If you expand the expression (x+y)3, the middle terms are (3+1 / 2) = 2nd term and (3+3 / 2) = 3rd term, respectively.

Example:

Question: Find the middle terms in the expansion of (x / 4 + 2y)^11.

Solution: Given: n = 11 is an odd number, and we have two middle terms: (11+1 / 2) = 6th term and (11+3 / 2) = 7th term.

We are also experiencing,

a = x / 4, b = 2y, and n = 11 are the values.

As is well known,

Tr+1 = (n / r)an-r .br

To locate the sixth phrase,

T6 , r = 5. Thus,

T6 = T5+1 = (11 / 5)(x / 4)^11–5. (2y)5

= 11.10.9.8.7 / 1.2.3.4.5. (x⁶ / 4096) . (32y⁵)

= 231 / 64. x⁶. y⁵

Similarly,

T7 = T6+1 = (11 / 6)(x / 4)^11–6. (2y)⁶

= 11.10.9.8.7.6 / 1.2.3.4.5.6 .(x⁵ / 1024) . (729y⁶)

= 231 / 8 . x⁵. y⁶

Thus, the middle terms of the (x / 4 + 2y)11 expansion = 231 / 8.x5. y6.

Conclusion:

The Binomial Expansion is in its middle term. The expansion of (a + b)n comprises (n + 1) terms, as we know. The algebraic expansion of powers of a binomial is described by the binomial theorem or expansion. The Binomial theorem formula is extremely useful in determining the power of a binomial. The approach is simplified because it does not require the tedious process of multiplication.

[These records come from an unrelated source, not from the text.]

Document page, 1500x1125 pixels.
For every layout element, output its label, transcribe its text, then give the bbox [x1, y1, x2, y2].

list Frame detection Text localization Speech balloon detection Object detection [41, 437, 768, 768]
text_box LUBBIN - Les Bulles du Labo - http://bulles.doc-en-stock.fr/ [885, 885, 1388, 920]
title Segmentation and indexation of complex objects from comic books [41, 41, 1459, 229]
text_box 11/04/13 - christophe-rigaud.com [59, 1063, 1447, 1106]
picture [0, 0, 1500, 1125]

Furthermore, applying the method aids in calculating the middle and general terms in a binomial expansion of a mathematical statement.

Let us now state that T1, T2, T3, T4, T5… Tn+1 are the first, second, third, fourth, fifth,….. (n + 1)th terms in the (a+b)n expansion, in order.

If you want to expand the expression (a+b)n, remember that ‘n’ is an even integer, hence (n + 1) is an odd number. This means that terms pertaining to odd numbers will make up the binomial expansion. The middle term of the binomial theorem formula will be equivalent to (n / 2 + 1)th term in this case.